The soundfile, a kick drum, I used you could get from here [L2 ].

I was running quite some things and didn't pay much attention to simultaneously sounding sounds, and even loaded tcltalk simultaneously to feel right at homein computer game lab and let the thing speak to me where a certain ball is, and it crashed after maybe 15 minutes...

Have a ball.


Jason Tang: You may have noticed that snack doesn't play well when some other application has control of the sound card. On Windows based systems, the package require snack will immediately return with an error if something is using the sound card. In Linux (and I presume other Unix based systems) package require snack blocks untils the other process relinquishes control. Here's a little hack to prevent this blocking:

    proc soundInit {} {
        set soundAvail 1
        global tcl_platform
        if {$tcl_platform(platform) == "unix"} {
            # on unix, libsnack blocks if sound device is in use; so
            # detect by trying to open /dev/dsp
            if {[catch {open /dev/dsp "WRONLY NONBLOCK"} f]} {
                set soundAvail 0
                return
            } else {
                close $f
            }
        }
        if {[catch {package require sound}]} {
            set soundAvail 0
            return
        }
        if {[catch {package require snackogg}]} {
            set soundAvail 0
            return
        }
    }

Note that this detection works under x86, kernel 2.4.18, Tcl/Tk 8.4.2, OSS drivers. I do not know the behavior when run under ALSA, esd, and/or non x86 systems.

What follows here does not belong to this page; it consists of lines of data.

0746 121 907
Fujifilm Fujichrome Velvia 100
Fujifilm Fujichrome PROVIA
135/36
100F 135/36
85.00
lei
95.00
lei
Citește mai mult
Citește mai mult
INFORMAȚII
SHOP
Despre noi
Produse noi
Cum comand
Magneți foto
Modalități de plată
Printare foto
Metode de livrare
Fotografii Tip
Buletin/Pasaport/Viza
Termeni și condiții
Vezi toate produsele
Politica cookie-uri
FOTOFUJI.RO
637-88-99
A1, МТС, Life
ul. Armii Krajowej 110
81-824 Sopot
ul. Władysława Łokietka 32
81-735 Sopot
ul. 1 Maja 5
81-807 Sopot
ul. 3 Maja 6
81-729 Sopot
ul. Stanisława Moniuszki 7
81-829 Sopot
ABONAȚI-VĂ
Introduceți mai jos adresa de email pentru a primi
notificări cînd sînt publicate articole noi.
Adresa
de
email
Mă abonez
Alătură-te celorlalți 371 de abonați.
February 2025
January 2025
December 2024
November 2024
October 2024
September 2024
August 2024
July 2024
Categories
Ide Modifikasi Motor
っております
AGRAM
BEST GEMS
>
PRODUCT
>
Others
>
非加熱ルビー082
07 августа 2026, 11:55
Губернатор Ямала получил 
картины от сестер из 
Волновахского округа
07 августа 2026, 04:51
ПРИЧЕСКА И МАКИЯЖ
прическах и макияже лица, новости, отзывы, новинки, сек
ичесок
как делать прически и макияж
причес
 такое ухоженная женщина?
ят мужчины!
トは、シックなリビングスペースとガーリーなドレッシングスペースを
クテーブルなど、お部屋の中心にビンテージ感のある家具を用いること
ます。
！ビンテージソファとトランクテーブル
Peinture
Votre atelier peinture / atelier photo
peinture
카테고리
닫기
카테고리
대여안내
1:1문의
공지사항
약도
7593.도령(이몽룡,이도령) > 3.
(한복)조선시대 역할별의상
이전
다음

DKF: The problem is that Linux, like many other UNIX systems, only allows exclusive opens on the sound device. If you're going to support multiple channels assigned to different apps, you need to put a mixer on the front end. That's what the likes of esd etc. do. (I've no idea how to configure Snack to make use of these sorts of resources though.)